One of the first restaurants to participate in the Texas relief mission is Zilker hotel restaurant Carpenters Hall. The connection made sense since the hotel restaurant is led by culinary director Jorge Hernández, who has worked under Andrés and considers the chef a mentor.
Hernández, the restaurant’s head chef Lou Perella, and the rest of the team were already spending the week cooking meals for the hotel’s guests — even during periods of lost power. They expanded to make and deliver meals through World Central/Good Work Austin starting on Wednesday night. The next day, they cooked picadillo and potato stews for Sunrise Community Church.
“It seems like every chef or restaurant group in town realized, ‘Hey, we have to do this,’” says Hernández. “The mentality that José had from the beginning was, ‘Okay, well, we don’t know how to do a ton of things to fix everything, but we know how to cook, so at least at least we can do that,’” he continues. “It is such a tight-knit chef community.”

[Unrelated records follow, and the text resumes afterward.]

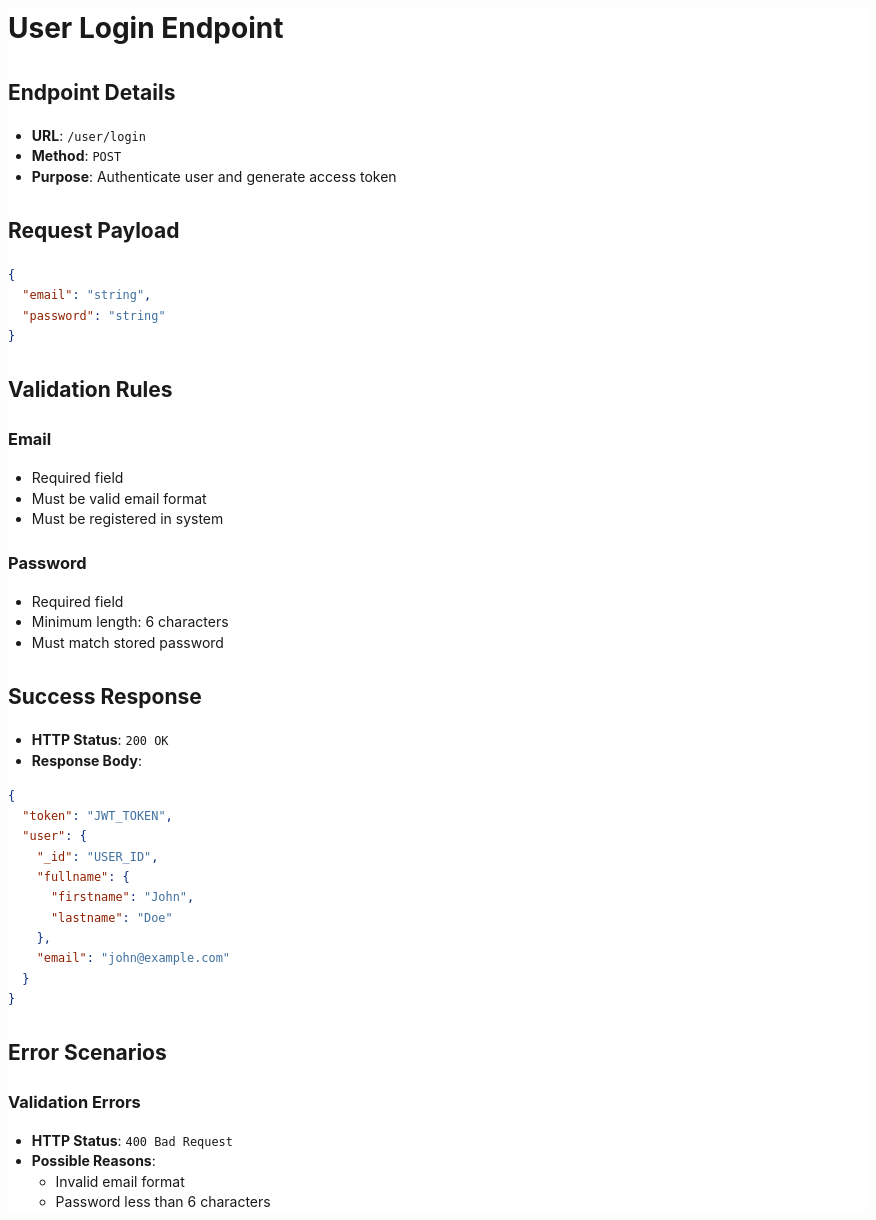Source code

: # User Login Endpoint

## Endpoint Details
- **URL**: `/user/login`
- **Method**: `POST`
- **Purpose**: Authenticate user and generate access token

## Request Payload
```json
{
  "email": "string",
  "password": "string"
}
```

## Validation Rules
### Email
- Required field
- Must be valid email format
- Must be registered in system

### Password
- Required field
- Minimum length: 6 characters
- Must match stored password

## Success Response
- **HTTP Status**: `200 OK`
- **Response Body**:
```json
{
  "token": "JWT_TOKEN",
  "user": {
    "_id": "USER_ID",
    "fullname": {
      "firstname": "John",
      "lastname": "Doe"
    },
    "email": "john@example.com"
  }
}
```

## Error Scenarios
### Validation Errors
- **HTTP Status**: `400 Bad Request`
- **Possible Reasons**:
  - Invalid email format
  - Password less than 6 characters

Many other Austin restaurants also joined the effort. New American restaurant Sala & Betty made meals for refugee shelter Casa Marianella (beef stroganoff, toast, and green beans) and Dell Children’s Medical Center (vegetable fried rice with tofu or pork, with the help of cafe the Steeping Room) on Friday.

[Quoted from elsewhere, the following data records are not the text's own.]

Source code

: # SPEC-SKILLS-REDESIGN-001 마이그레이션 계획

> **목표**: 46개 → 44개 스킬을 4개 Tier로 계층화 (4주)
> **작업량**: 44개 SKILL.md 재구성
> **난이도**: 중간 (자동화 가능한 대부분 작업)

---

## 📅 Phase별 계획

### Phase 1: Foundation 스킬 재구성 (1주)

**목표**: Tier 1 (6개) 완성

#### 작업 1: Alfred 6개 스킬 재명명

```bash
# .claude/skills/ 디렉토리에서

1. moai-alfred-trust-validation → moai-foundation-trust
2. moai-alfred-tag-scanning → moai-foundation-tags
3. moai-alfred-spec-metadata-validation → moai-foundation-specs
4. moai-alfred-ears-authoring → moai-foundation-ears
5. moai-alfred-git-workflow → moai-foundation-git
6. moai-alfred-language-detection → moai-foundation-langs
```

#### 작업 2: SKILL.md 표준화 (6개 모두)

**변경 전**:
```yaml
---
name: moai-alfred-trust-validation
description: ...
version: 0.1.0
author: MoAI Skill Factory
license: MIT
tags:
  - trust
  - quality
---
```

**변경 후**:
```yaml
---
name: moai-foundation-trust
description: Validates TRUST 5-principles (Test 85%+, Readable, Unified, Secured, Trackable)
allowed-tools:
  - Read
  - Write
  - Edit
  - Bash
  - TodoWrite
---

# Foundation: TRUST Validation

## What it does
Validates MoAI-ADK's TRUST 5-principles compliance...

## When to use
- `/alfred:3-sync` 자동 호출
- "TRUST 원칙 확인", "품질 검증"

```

Hernández told Eater that chefs Kevin Fink and Tavel Bristol-Joseph of Emmer & Rye cooked up 1,200 meals on Thursday, and sent 600 more meals to the Palmer Event Center, which is functioning as a warming center. That same day, Asian fusion mini-chain Chi’lantro provided meals to soup kitchen and shelter Angel House. Japanese noodle shop Ramen Tatsu-ya delivered meals to Mary Lee Foundation Community Center. Gastropub Drink.Well is spending the weekend, preparing and delivering dinners for the warming center at Reilly Elementary School, another warming center.
None of these relief efforts would’ve been possible if not for systems already set in place by Good Work Austin. The organization had already been feeding agencies and organizations during the pandemic, from the Austin Independent School District to Austin Public Health to El Buen Samaritano.
“How many times have we had some sort of emergency food response here in the last couple of years?” asks Adam Orman, a founding member of the group and the co-owner of L’Oca d’Oro. “This is a little tiny step forward that has made some of the food response easier.”
Those efforts were furthered with the help of organizations like Austin Food & Wine Alliance and individuals like local blogger Jane Ko and publicists Cara Caulkins and Chelsea McCullough, as well as aid from corporate sponsors.
Texas isn’t new territory for World Central Kitchen. Its disaster relief efforts brought the nonprofit to Houston during Hurricane Harvey in 2017 and Beaumont during Hurricane Laura in 2020. Likewise, this isn’t the first time World Central Kitchen has worked with Good Work Austin. The global group sponsored Good Work’s Safe Table initiative, which provided food to pantries aimed at helping seniors who lacked food access.